TASK BRIEF:
A verbatim transcript of the data that follows, free of images, is the expected result.

DATASET EXTRACT:
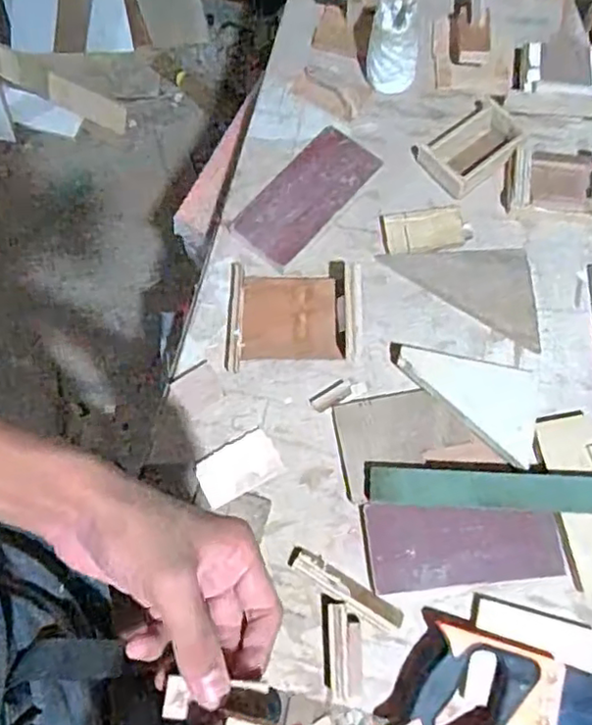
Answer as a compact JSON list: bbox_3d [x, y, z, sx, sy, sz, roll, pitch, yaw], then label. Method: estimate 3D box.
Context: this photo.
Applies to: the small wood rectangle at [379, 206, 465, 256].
[{"bbox_3d":[0.154,-0.160,0.768,0.095,0.009,0.055,-8,70,-1],"label":"small wood rectangle"}]

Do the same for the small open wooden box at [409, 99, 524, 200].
[{"bbox_3d":[0.214,-0.268,0.780,0.118,0.025,0.083,-39,73,-11],"label":"small open wooden box"}]

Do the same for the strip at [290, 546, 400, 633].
[{"bbox_3d":[0.050,0.231,0.645,0.124,0.021,0.025,31,74,13],"label":"strip"}]

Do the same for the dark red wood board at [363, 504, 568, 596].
[{"bbox_3d":[0.169,0.184,0.644,0.189,0.006,0.084,-6,79,3],"label":"dark red wood board"}]

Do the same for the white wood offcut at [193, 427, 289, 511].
[{"bbox_3d":[-0.064,0.116,0.697,0.089,0.004,0.057,-28,71,-8],"label":"white wood offcut"}]

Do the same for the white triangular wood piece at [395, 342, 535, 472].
[{"bbox_3d":[0.203,0.025,0.693,0.171,0.019,0.091,41,77,15],"label":"white triangular wood piece"}]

ANSWER TO THE PROBLEM:
Answer as a compact JSON list: bbox_3d [x, y, z, sx, sy, sz, roll, pitch, yaw], then label. Method: estimate 3D box.
Context: this photo.
Applies to: the small wood rectangle at [379, 206, 465, 256].
[{"bbox_3d":[0.154,-0.160,0.768,0.095,0.009,0.055,-8,70,-1],"label":"small wood rectangle"}]

Do the same for the small open wooden box at [409, 99, 524, 200].
[{"bbox_3d":[0.214,-0.268,0.780,0.118,0.025,0.083,-39,73,-11],"label":"small open wooden box"}]

Do the same for the strip at [290, 546, 400, 633].
[{"bbox_3d":[0.050,0.231,0.645,0.124,0.021,0.025,31,74,13],"label":"strip"}]

Do the same for the dark red wood board at [363, 504, 568, 596].
[{"bbox_3d":[0.169,0.184,0.644,0.189,0.006,0.084,-6,79,3],"label":"dark red wood board"}]

Do the same for the white wood offcut at [193, 427, 289, 511].
[{"bbox_3d":[-0.064,0.116,0.697,0.089,0.004,0.057,-28,71,-8],"label":"white wood offcut"}]

Do the same for the white triangular wood piece at [395, 342, 535, 472].
[{"bbox_3d":[0.203,0.025,0.693,0.171,0.019,0.091,41,77,15],"label":"white triangular wood piece"}]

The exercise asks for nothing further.